● WHAT TO PRODUCE:
Your copy should match the listing below word for word, with no images in it.

● GIVEN INFORMATION:

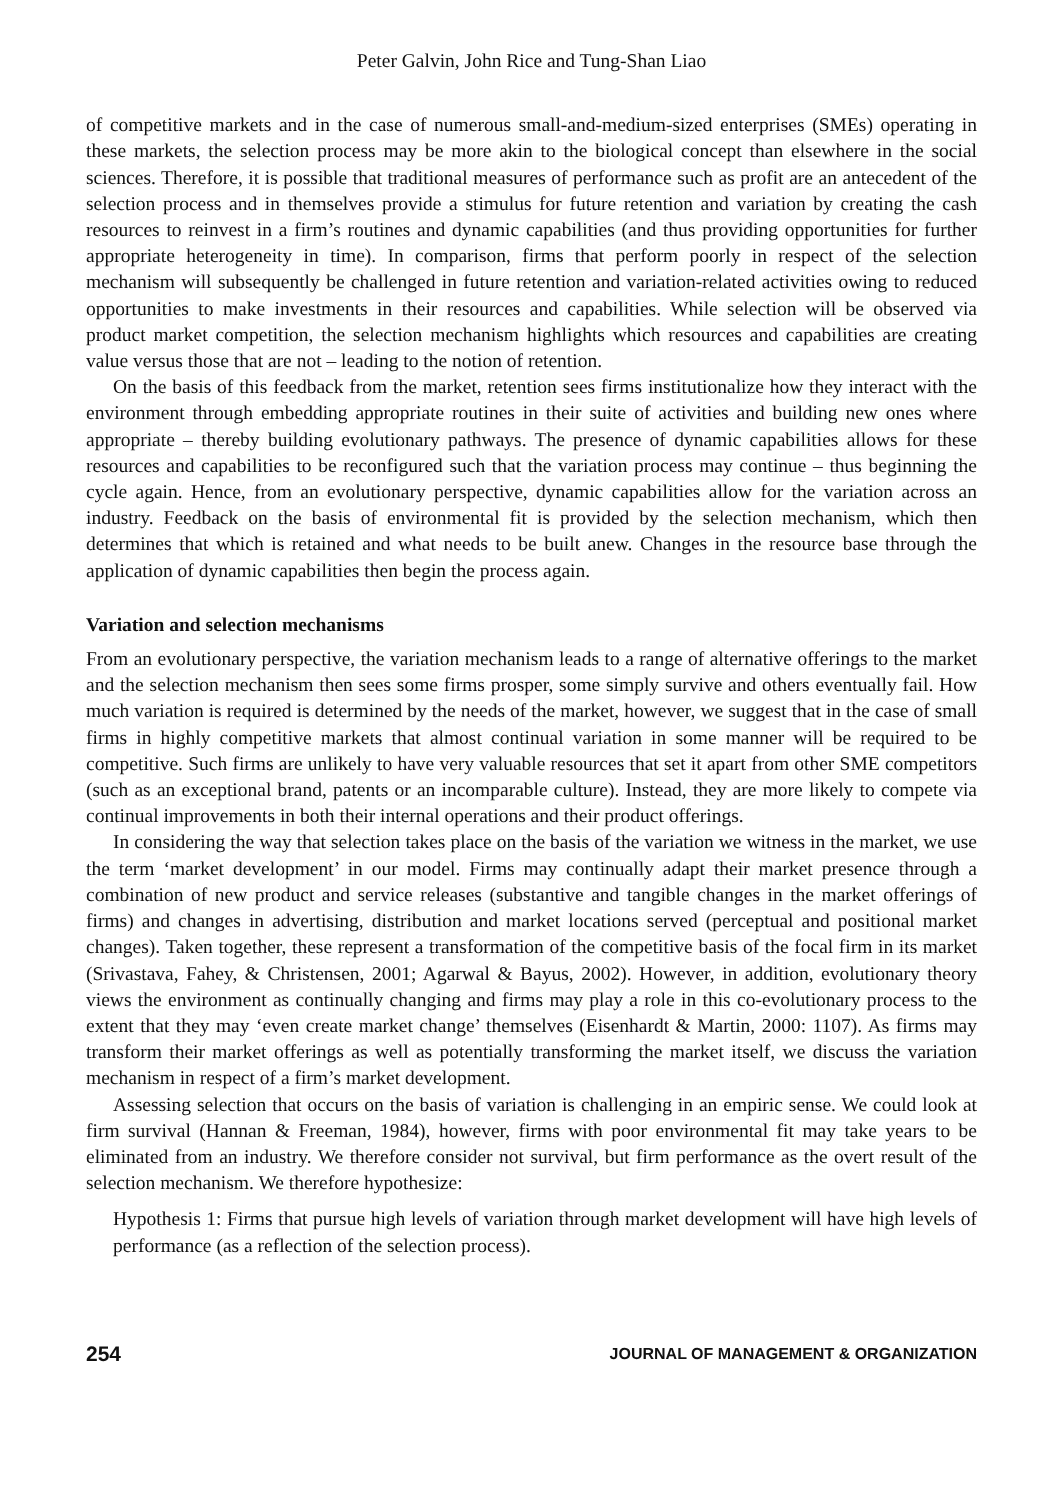Peter Galvin, John Rice and Tung-Shan Liao
of competitive markets and in the case of numerous small-and-medium-sized enterprises (SMEs) operating in these markets, the selection process may be more akin to the biological concept than elsewhere in the social sciences. Therefore, it is possible that traditional measures of performance such as profit are an antecedent of the selection process and in themselves provide a stimulus for future retention and variation by creating the cash resources to reinvest in a firm’s routines and dynamic capabilities (and thus providing opportunities for further appropriate heterogeneity in time). In comparison, firms that perform poorly in respect of the selection mechanism will subsequently be challenged in future retention and variation-related activities owing to reduced opportunities to make investments in their resources and capabilities. While selection will be observed via product market competition, the selection mechanism highlights which resources and capabilities are creating value versus those that are not – leading to the notion of retention.
On the basis of this feedback from the market, retention sees firms institutionalize how they interact with the environment through embedding appropriate routines in their suite of activities and building new ones where appropriate – thereby building evolutionary pathways. The presence of dynamic capabilities allows for these resources and capabilities to be reconfigured such that the variation process may continue – thus beginning the cycle again. Hence, from an evolutionary perspective, dynamic capabilities allow for the variation across an industry. Feedback on the basis of environmental fit is provided by the selection mechanism, which then determines that which is retained and what needs to be built anew. Changes in the resource base through the application of dynamic capabilities then begin the process again.
Variation and selection mechanisms
From an evolutionary perspective, the variation mechanism leads to a range of alternative offerings to the market and the selection mechanism then sees some firms prosper, some simply survive and others eventually fail. How much variation is required is determined by the needs of the market, however, we suggest that in the case of small firms in highly competitive markets that almost continual variation in some manner will be required to be competitive. Such firms are unlikely to have very valuable resources that set it apart from other SME competitors (such as an exceptional brand, patents or an incomparable culture). Instead, they are more likely to compete via continual improvements in both their internal operations and their product offerings.
In considering the way that selection takes place on the basis of the variation we witness in the market, we use the term ‘market development’ in our model. Firms may continually adapt their market presence through a combination of new product and service releases (substantive and tangible changes in the market offerings of firms) and changes in advertising, distribution and market locations served (perceptual and positional market changes). Taken together, these represent a transformation of the competitive basis of the focal firm in its market (Srivastava, Fahey, & Christensen, 2001; Agarwal & Bayus, 2002). However, in addition, evolutionary theory views the environment as continually changing and firms may play a role in this co-evolutionary process to the extent that they may ‘even create market change’ themselves (Eisenhardt & Martin, 2000: 1107). As firms may transform their market offerings as well as potentially transforming the market itself, we discuss the variation mechanism in respect of a firm’s market development.
Assessing selection that occurs on the basis of variation is challenging in an empiric sense. We could look at firm survival (Hannan & Freeman, 1984), however, firms with poor environmental fit may take years to be eliminated from an industry. We therefore consider not survival, but firm performance as the overt result of the selection mechanism. We therefore hypothesize:
Hypothesis 1: Firms that pursue high levels of variation through market development will have high levels of performance (as a reflection of the selection process).
254 JOURNAL OF MANAGEMENT & ORGANIZATION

● RESPONSE TO THE EXERCISE:
Peter Galvin, John Rice and Tung-Shan Liao
of competitive markets and in the case of numerous small-and-medium-sized enterprises (SMEs) operating in these markets, the selection process may be more akin to the biological concept than elsewhere in the social sciences. Therefore, it is possible that traditional measures of performance such as profit are an antecedent of the selection process and in themselves provide a stimulus for future retention and variation by creating the cash resources to reinvest in a firm’s routines and dynamic capabilities (and thus providing opportunities for further appropriate heterogeneity in time). In comparison, firms that perform poorly in respect of the selection mechanism will subsequently be challenged in future retention and variation-related activities owing to reduced opportunities to make investments in their resources and capabilities. While selection will be observed via product market competition, the selection mechanism highlights which resources and capabilities are creating value versus those that are not – leading to the notion of retention.
On the basis of this feedback from the market, retention sees firms institutionalize how they interact with the environment through embedding appropriate routines in their suite of activities and building new ones where appropriate – thereby building evolutionary pathways. The presence of dynamic capabilities allows for these resources and capabilities to be reconfigured such that the variation process may continue – thus beginning the cycle again. Hence, from an evolutionary perspective, dynamic capabilities allow for the variation across an industry. Feedback on the basis of environmental fit is provided by the selection mechanism, which then determines that which is retained and what needs to be built anew. Changes in the resource base through the application of dynamic capabilities then begin the process again.
Variation and selection mechanisms
From an evolutionary perspective, the variation mechanism leads to a range of alternative offerings to the market and the selection mechanism then sees some firms prosper, some simply survive and others eventually fail. How much variation is required is determined by the needs of the market, however, we suggest that in the case of small firms in highly competitive markets that almost continual variation in some manner will be required to be competitive. Such firms are unlikely to have very valuable resources that set it apart from other SME competitors (such as an exceptional brand, patents or an incomparable culture). Instead, they are more likely to compete via continual improvements in both their internal operations and their product offerings.
In considering the way that selection takes place on the basis of the variation we witness in the market, we use the term ‘market development’ in our model. Firms may continually adapt their market presence through a combination of new product and service releases (substantive and tangible changes in the market offerings of firms) and changes in advertising, distribution and market locations served (perceptual and positional market changes). Taken together, these represent a transformation of the competitive basis of the focal firm in its market (Srivastava, Fahey, & Christensen, 2001; Agarwal & Bayus, 2002). However, in addition, evolutionary theory views the environment as continually changing and firms may play a role in this co-evolutionary process to the extent that they may ‘even create market change’ themselves (Eisenhardt & Martin, 2000: 1107). As firms may transform their market offerings as well as potentially transforming the market itself, we discuss the variation mechanism in respect of a firm’s market development.
Assessing selection that occurs on the basis of variation is challenging in an empiric sense. We could look at firm survival (Hannan & Freeman, 1984), however, firms with poor environmental fit may take years to be eliminated from an industry. We therefore consider not survival, but firm performance as the overt result of the selection mechanism. We therefore hypothesize:
Hypothesis 1: Firms that pursue high levels of variation through market development will have high levels of performance (as a reflection of the selection process).
254 JOURNAL OF MANAGEMENT & ORGANIZATION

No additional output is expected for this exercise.